The anti-information blocking part of the 21st Century Cures Act targeted software developers who incorporated technology into their platforms that prevented users from sharing medical information with other developers’ platforms. Originally, these practices were sometimes touted as necessary to comply with HIPAA, but they had the practical effect of protecting a programmer’s or firm’s proprietary ownership of patient health information. The 21st The Century Cures Act empowers the HHS Office of Inspector General (OIG) to impose civil monetary penalties of up to $1 million against software developers, networks, or exchanges that interfere with the proper exchange of information. electronic health information.

During his visit, on the 21st Century Cures Act omitted specific penalties for health care providers who inappropriately withheld information; it focused more on programmers and networking. Yet as software developers and networks comply with the Cures Act, more than 75% of complaints about information blocking in the past year have focused on vendors who allegedly blocked the right stream. information. Patients and providers cited alleged inappropriate behavior by hospitals, health care facilities, physicians, and other providers. Filing a complaint is easy – those who are frustrated with the blocking of information can file complaints with the Office of the National Coordinator. The Cures Act authorizes the HHS Inspector General’s Office to investigate any information blocking allegations. The identity of the complainants is protected from disclosure under the Cures Act.

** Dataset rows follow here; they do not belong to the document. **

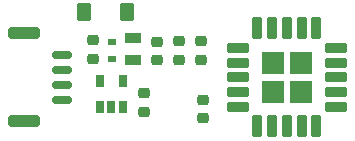
<source format=gbr>
%TF.GenerationSoftware,KiCad,Pcbnew,7.0.7-7.0.7~ubuntu23.04.1*%
%TF.CreationDate,2023-10-01T20:17:35+00:00*%
%TF.ProjectId,TFCO201,5446434f-3230-4312-9e6b-696361645f70,rev?*%
%TF.SameCoordinates,Original*%
%TF.FileFunction,Paste,Bot*%
%TF.FilePolarity,Positive*%
%FSLAX46Y46*%
G04 Gerber Fmt 4.6, Leading zero omitted, Abs format (unit mm)*
G04 Created by KiCad (PCBNEW 7.0.7-7.0.7~ubuntu23.04.1) date 2023-10-01 20:17:35*
%MOMM*%
%LPD*%
G01*
G04 APERTURE LIST*
G04 Aperture macros list*
%AMRoundRect*
0 Rectangle with rounded corners*
0 $1 Rounding radius*
0 $2 $3 $4 $5 $6 $7 $8 $9 X,Y pos of 4 corners*
0 Add a 4 corners polygon primitive as box body*
4,1,4,$2,$3,$4,$5,$6,$7,$8,$9,$2,$3,0*
0 Add four circle primitives for the rounded corners*
1,1,$1+$1,$2,$3*
1,1,$1+$1,$4,$5*
1,1,$1+$1,$6,$7*
1,1,$1+$1,$8,$9*
0 Add four rect primitives between the rounded corners*
20,1,$1+$1,$2,$3,$4,$5,0*
20,1,$1+$1,$4,$5,$6,$7,0*
20,1,$1+$1,$6,$7,$8,$9,0*
20,1,$1+$1,$8,$9,$2,$3,0*%
G04 Aperture macros list end*
%ADD10RoundRect,0.166667X0.458333X0.583333X-0.458333X0.583333X-0.458333X-0.583333X0.458333X-0.583333X0*%
%ADD11RoundRect,0.166667X-0.458333X-0.583333X0.458333X-0.583333X0.458333X0.583333X-0.458333X0.583333X0*%
%ADD12RoundRect,0.218750X0.256250X-0.218750X0.256250X0.218750X-0.256250X0.218750X-0.256250X-0.218750X0*%
%ADD13R,0.700000X0.600000*%
%ADD14RoundRect,0.150000X0.700000X-0.150000X0.700000X0.150000X-0.700000X0.150000X-0.700000X-0.150000X0*%
%ADD15RoundRect,0.250000X1.100000X-0.250000X1.100000X0.250000X-1.100000X0.250000X-1.100000X-0.250000X0*%
%ADD16RoundRect,0.218750X-0.256250X0.218750X-0.256250X-0.218750X0.256250X-0.218750X0.256250X0.218750X0*%
%ADD17R,1.397000X0.889000*%
%ADD18R,0.650000X1.060000*%
%ADD19RoundRect,0.250001X0.714999X-0.714999X0.714999X0.714999X-0.714999X0.714999X-0.714999X-0.714999X0*%
%ADD20RoundRect,0.212500X0.212500X-0.737500X0.212500X0.737500X-0.212500X0.737500X-0.212500X-0.737500X0*%
%ADD21RoundRect,0.212500X0.737500X-0.212500X0.737500X0.212500X-0.737500X0.212500X-0.737500X-0.212500X0*%
G04 APERTURE END LIST*
D10*
%TO.C,D2*%
X10300000Y13000000D03*
D11*
X6700000Y13000000D03*
%TD*%
D12*
%TO.C,C4*%
X11811000Y4572000D03*
X11811000Y6147000D03*
%TD*%
D13*
%TO.C,D1*%
X9071000Y9075000D03*
X9071000Y10475000D03*
%TD*%
D14*
%TO.C,J1*%
X4847200Y5625000D03*
X4847200Y6875000D03*
X4847200Y8125000D03*
X4847200Y9375000D03*
D15*
X1647200Y3775000D03*
X1647200Y11225000D03*
%TD*%
D16*
%TO.C,C5*%
X16764000Y5613500D03*
X16764000Y4038500D03*
%TD*%
D12*
%TO.C,C1*%
X12896000Y8962500D03*
X12896000Y10537500D03*
%TD*%
D17*
%TO.C,C3*%
X10821000Y8947500D03*
X10821000Y10852500D03*
%TD*%
D18*
%TO.C,U3*%
X9967000Y4996000D03*
X9017000Y4996000D03*
X8067000Y4996000D03*
X8067000Y7196000D03*
X9967000Y7196000D03*
%TD*%
D16*
%TO.C,R3*%
X16637000Y10566500D03*
X16637000Y8991500D03*
%TD*%
%TO.C,R10*%
X14732000Y10566500D03*
X14732000Y8991500D03*
%TD*%
D19*
%TO.C,U2*%
X22676000Y6300000D03*
X25076000Y6300000D03*
X22676000Y8700000D03*
X25076000Y8700000D03*
D20*
X26376000Y3350000D03*
X25126000Y3350000D03*
X23876000Y3350000D03*
X22626000Y3350000D03*
X21376000Y3350000D03*
D21*
X19726000Y5000000D03*
X19726000Y6250000D03*
X19726000Y7500000D03*
X19726000Y8750000D03*
X19726000Y10000000D03*
D20*
X21376000Y11650000D03*
X22626000Y11650000D03*
X23876000Y11650000D03*
X25126000Y11650000D03*
X26376000Y11650000D03*
D21*
X28026000Y10000000D03*
X28026000Y8750000D03*
X28026000Y7500000D03*
X28026000Y6250000D03*
X28026000Y5000000D03*
%TD*%
D12*
%TO.C,R1*%
X7421000Y9062500D03*
X7421000Y10637500D03*
%TD*%
M02*

</source>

In public comments at the March 2022 Global Health Conference of HIMSS (the non-profit Healthcare Information and Management Systems Society) and again at an annual meeting of the ONC in April 2022, HHS Secretary Xavier Becerra announced that enforcement plans for cures against health care providers who inappropriately block information are a “top priority.” Blocking information, Secretary Beccera said, causes stress for patients and families, as well as frustration for staff. Becerra criticized a case where a patient was told to wait weeks for access to test results while his doctor was on vacation. “This is not the kind of customer experience any of us should expect, certainly not in the 21st century, from our healthcare system.”

HHS plans to announce a specific civil monetary penalty enforcement regime by the end of 2022. Similarly, the Centers for Medicare and Medicaid Services (CMS), the largest payer and regulator of medical practices, announced their interest in imposing civil monetary penalties on claimants. that unduly block the sharing of electronic health information.

practice pointers

Healthcare systems, hospitals, practitioners and private practices will want to anticipate upcoming sanctions announcements with a careful focus on compliance with 21st Century Cures Act and its regulations. Organizations shouldn’t just assume that their electronic medical records provider takes care of everything.

Both to comply with the law and to defend against future allegations of impropriety, organizations will want to establish a precise, clear and codified process for evaluating requests for information. It is essential that the necessary personnel know where the safe harbors are — and where they are not.

Likewise, vendors should create careful and accurate documentation of any instances in which they refuse to share requested information. Some organizations develop checklists or logs that record who requested what information, the organization’s assessment of the request, and its response. By developing a thoughtful compliance process to assess each specific claim, healthcare organizations will be well prepared to defend themselves against unwarranted complaints filed with the ONC by frustrated record claimants.